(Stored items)
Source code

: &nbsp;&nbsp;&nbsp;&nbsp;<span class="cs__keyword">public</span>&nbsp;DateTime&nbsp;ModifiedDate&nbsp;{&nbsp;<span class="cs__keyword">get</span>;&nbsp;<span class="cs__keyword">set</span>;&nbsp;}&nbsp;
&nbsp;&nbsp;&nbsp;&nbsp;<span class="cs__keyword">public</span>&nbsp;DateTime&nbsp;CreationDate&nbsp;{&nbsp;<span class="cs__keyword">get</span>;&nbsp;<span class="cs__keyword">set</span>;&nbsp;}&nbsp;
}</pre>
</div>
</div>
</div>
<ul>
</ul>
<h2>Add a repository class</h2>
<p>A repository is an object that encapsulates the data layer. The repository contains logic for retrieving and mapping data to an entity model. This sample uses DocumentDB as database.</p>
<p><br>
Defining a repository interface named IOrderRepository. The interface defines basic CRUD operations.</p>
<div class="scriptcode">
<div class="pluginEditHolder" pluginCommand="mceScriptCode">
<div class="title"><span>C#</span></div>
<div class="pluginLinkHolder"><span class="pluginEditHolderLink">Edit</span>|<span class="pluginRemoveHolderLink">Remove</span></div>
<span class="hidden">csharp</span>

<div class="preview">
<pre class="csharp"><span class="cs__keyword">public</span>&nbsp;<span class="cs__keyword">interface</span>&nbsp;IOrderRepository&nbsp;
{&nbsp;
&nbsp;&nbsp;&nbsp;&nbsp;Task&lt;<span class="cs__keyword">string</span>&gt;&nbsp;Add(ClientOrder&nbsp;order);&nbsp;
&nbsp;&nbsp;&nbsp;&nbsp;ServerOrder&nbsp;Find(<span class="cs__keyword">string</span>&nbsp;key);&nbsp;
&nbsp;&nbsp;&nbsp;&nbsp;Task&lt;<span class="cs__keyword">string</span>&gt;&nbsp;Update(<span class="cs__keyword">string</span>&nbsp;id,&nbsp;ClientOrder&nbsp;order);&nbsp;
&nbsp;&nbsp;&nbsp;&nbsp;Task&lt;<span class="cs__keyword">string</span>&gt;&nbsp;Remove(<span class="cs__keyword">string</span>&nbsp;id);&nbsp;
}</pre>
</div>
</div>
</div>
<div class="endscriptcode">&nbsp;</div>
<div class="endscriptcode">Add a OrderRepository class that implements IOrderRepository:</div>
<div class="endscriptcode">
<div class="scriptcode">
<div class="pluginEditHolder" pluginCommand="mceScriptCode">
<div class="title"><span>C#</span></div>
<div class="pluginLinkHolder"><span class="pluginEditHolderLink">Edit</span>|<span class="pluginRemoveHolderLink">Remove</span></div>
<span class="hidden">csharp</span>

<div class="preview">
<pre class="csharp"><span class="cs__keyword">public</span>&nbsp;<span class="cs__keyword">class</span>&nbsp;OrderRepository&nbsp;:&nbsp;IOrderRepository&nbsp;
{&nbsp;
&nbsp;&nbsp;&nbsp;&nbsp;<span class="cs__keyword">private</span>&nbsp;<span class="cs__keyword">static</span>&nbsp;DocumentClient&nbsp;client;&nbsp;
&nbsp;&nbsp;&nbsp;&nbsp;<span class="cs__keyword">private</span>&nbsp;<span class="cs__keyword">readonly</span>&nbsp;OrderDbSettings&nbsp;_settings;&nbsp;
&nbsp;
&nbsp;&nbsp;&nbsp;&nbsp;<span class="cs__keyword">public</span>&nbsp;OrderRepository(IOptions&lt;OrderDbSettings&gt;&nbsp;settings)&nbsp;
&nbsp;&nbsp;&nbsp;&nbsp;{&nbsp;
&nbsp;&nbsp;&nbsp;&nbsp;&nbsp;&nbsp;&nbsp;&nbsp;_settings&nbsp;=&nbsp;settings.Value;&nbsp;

Assignment
Find each line above with the string "endscriptcode", then report how many there are. Write only the number.

The answer
3